A flat-plate solar collector is used to heat water by having water flow through tubes attached at the back of the thin solar absorber plate. The absorber plate has a surface area of 2 m2 with emissivity and absorptivity of 0.9. The surface temperature of the absorber is 35°C, and solar radiation is incident on the absorber at 500 W/m2 with a surrounding temperature of 0°C. Convection heat transfer coefficient at the absorber surface is 5 W/m2 ∙K, while the ambient temperature is 25°C. Net heat rate absorbed by the solar collector heats the water from an inlet temperature (Tin) to an outlet temperature (Tout). If the water flow rate is 5 g/s with a specific heat of 4.2 kJ/kg∙K, determine the temperature rise of the water.

Answer 1

Answer:

dT = 21.35 C

Explanation:

Given:

- Area of the absorber plate A = 2 m^2

- e= a = 0.9

- T_s = 35 C

- q''_solar = 500 W/m^2

- T_surr = 0 C

- h = 5 W/m^2 K

- T_amb = 25 C

- flow(m) = 5 g/s

- c_p = 4.2 KJ/kgK

Find:

- The temperature rise of water.

Solution:

- Using Energy balance on the plate:

                                   E_in - E_out = q_in

- Find E_in and E_out:

                                   E_in = a*q''_solar

                            E_out = q"_convec + q"_rad

                   E_out = h*(T_s - T_amb) + e*σ*(T_s^4 - T_surr^4)

- Compute E_in and E_out:

                            E_in = 0.9*(500) = 450 W/m^2

         E_out = 5*(35 - 25) + 0.9*5.67*10^-8*(308^4 - 273^4)

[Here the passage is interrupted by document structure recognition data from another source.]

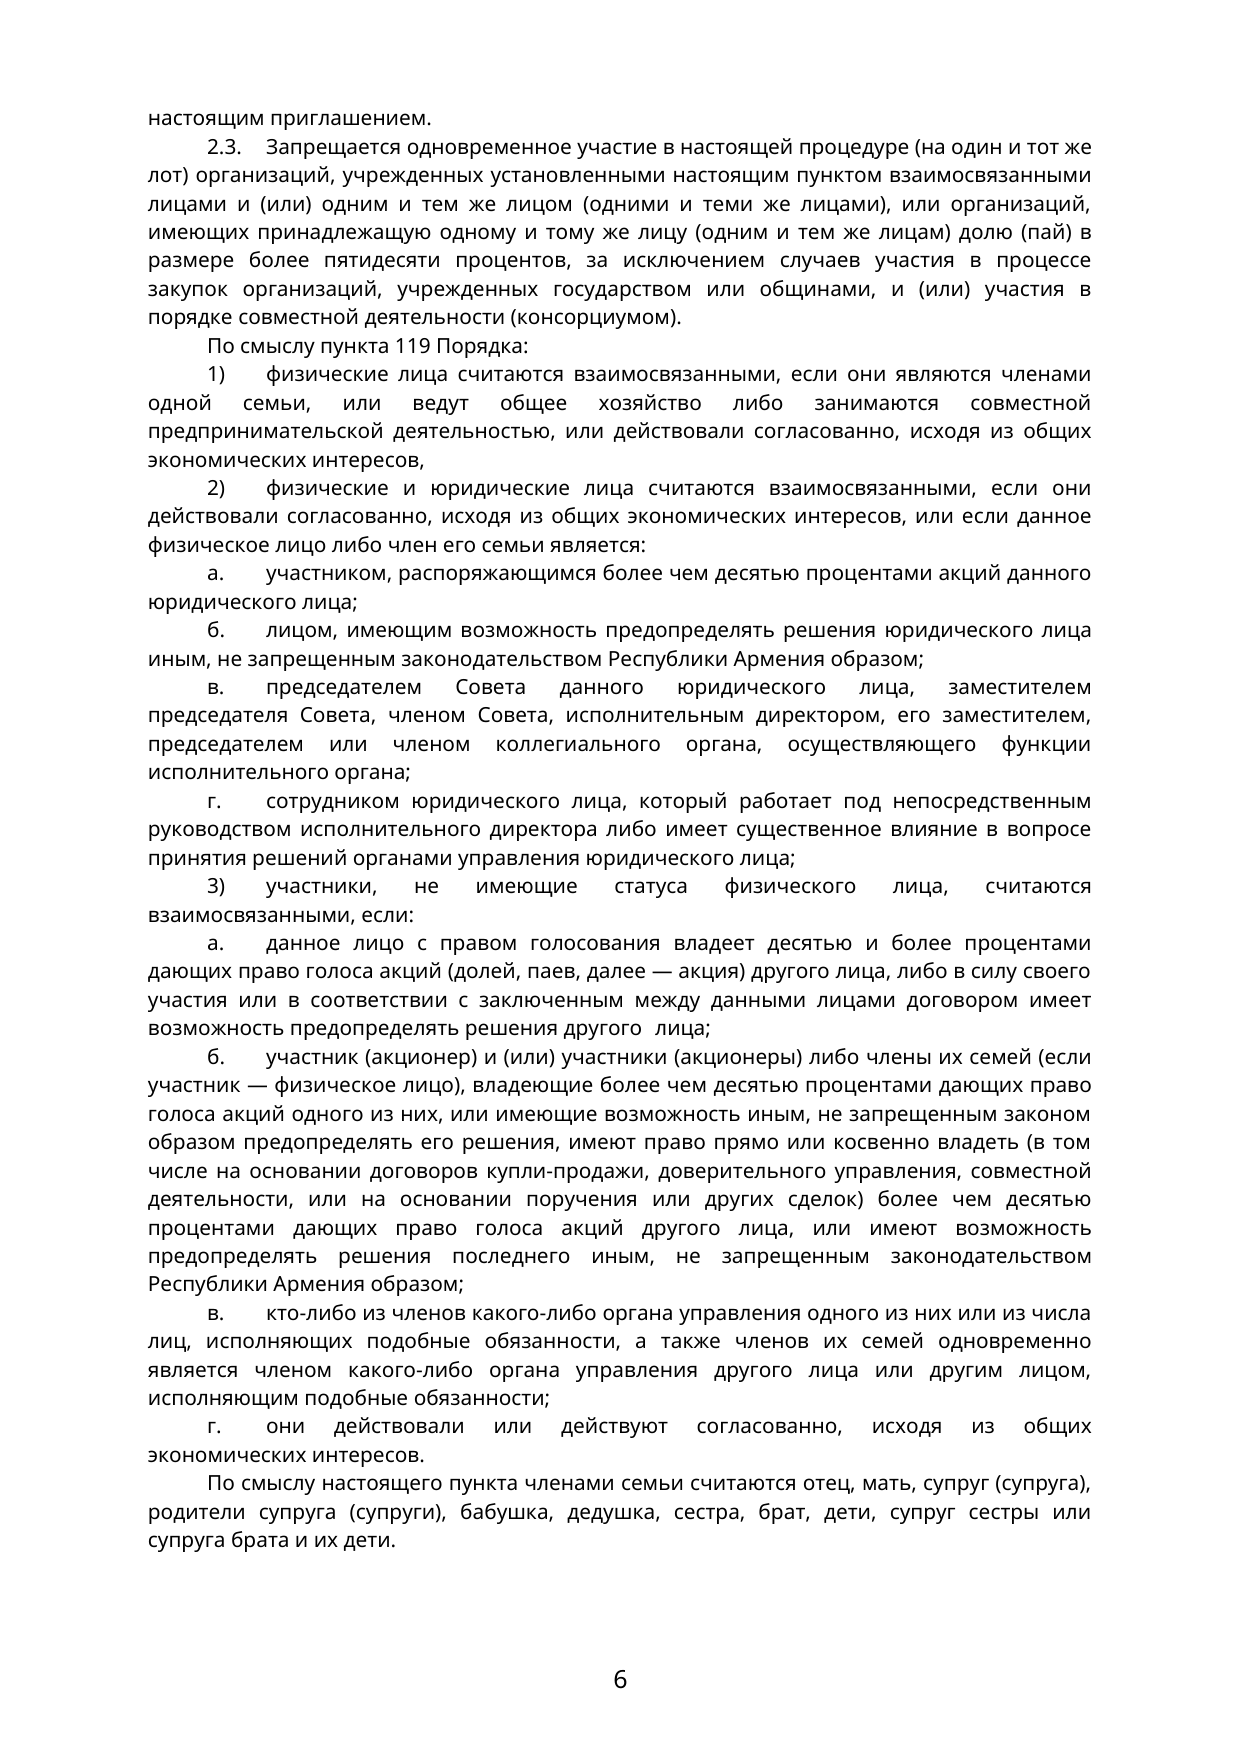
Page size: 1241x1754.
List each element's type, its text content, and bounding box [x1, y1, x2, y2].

text 2) физические и юридические лица считаются взаимосвязанными, если они действовали согласованно, исходя из общих экономических интересов, или если данное физическое лицо либо член его семьи является: [148, 473, 1092, 558]
text 1) физические лица считаются взаимосвязанными, если они являются членами одной семьи, или ведут общее хозяйство либо занимаются совместной предпринимательской деятельностью, или действовали согласованно, исходя из общих экономических интересов, [148, 359, 1092, 473]
text По смыслу пункта 119 Порядка: [148, 331, 1092, 359]
text 2.3. Запрещается одновременное участие в настоящей процедуре (на один и тот же лот) организаций, учрежденных установленными настоящим пунктом взаимосвязанными лицами и (или) одним и тем же лицом (одними и теми же лицами), или организаций, имеющих принадлежащую одному и тому же лицу (одним и тем же лицам) долю (пай) в размере более пятидесяти процентов, за исключением случаев участия в процессе закупок организаций, учрежденных государством или общинами, и (или) участия в порядке совместной деятельности (консорциумом). [148, 132, 1092, 331]
text а. участником, распоряжающимся более чем десятью процентами акций данного юридического лица; [148, 558, 1092, 615]
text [148, 103, 1092, 132]
text а. данное лицо с правом голосования владеет десятью и более процентами дающих право голоса акций (долей, паев, далее — акция) другого лица, либо в силу своего участия или в соответствии с заключенным между данными лицами договором имеет возможность предопределять решения другого лица; [148, 928, 1092, 1042]
text г. они действовали или действуют согласованно, исходя из общих экономических интересов. [148, 1412, 1092, 1468]
text б. лицом, имеющим возможность предопределять решения юридического лица иным, не запрещенным законодательством Республики Армения образом; [148, 615, 1092, 672]
text б. участник (акционер) и (или) участники (акционеры) либо члены их семей (если участник — физическое лицо), владеющие более чем десятью процентами дающих право голоса акций одного из них, или имеющие возможность иным, не запрещенным законом образом предопределять его решения, имеют право прямо или косвенно владеть (в том числе на основании договоров купли-продажи, доверительного управления, совместной деятельности, или на основании поручения или других сделок) более чем десятью процентами дающих право голоса акций другого лица, или имеют возможность предопределять решения последнего иным, не запрещенным законодательством Республики Армения образом; [148, 1042, 1092, 1298]
text в. председателем Совета данного юридического лица, заместителем председателя Совета, членом Совета, исполнительным директором, его заместителем, председателем или членом коллегиального органа, осуществляющего функции исполнительного органа; [148, 672, 1092, 786]
text г. сотрудником юридического лица, который работает под непосредственным руководством исполнительного директора либо имеет существенное влияние в вопросе принятия решений органами управления юридического лица; [148, 786, 1092, 871]
text 3) участники, не имеющие статуса физического лица, считаются взаимосвязанными, если: [148, 871, 1092, 928]
text в. кто-либо из членов какого-либо органа управления одного из них или из числа лиц, исполняющих подобные обязанности, а также членов их семей одновременно является членом какого-либо органа управления другого лица или другим лицом, исполняющим подобные обязанности; [148, 1298, 1092, 1412]
text По смыслу настоящего пункта членами семьи считаются отец, мать, супруг (супруга), родители супруга (супруги), бабушка, дедушка, сестра, брат, дети, супруг сестры или супруга брата и их дети. [148, 1468, 1092, 1554]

                                E_out = 225.778 W/m^2

- Hence,

                                  E_in - E_out = q_in

                                 450 - 225.778 = q_in

                                  q_in = 224 W/m^2

- Assuming thickness of plate and pipe through which water flows as negligible, then:

                                flow(m)*c_p*(dT) = q_in*A

                                dT = q_in*A / flow(m)*c_p

- plug values in:

                                    dT = 224*2 / 5*4.2

                                    dT = 21.35 C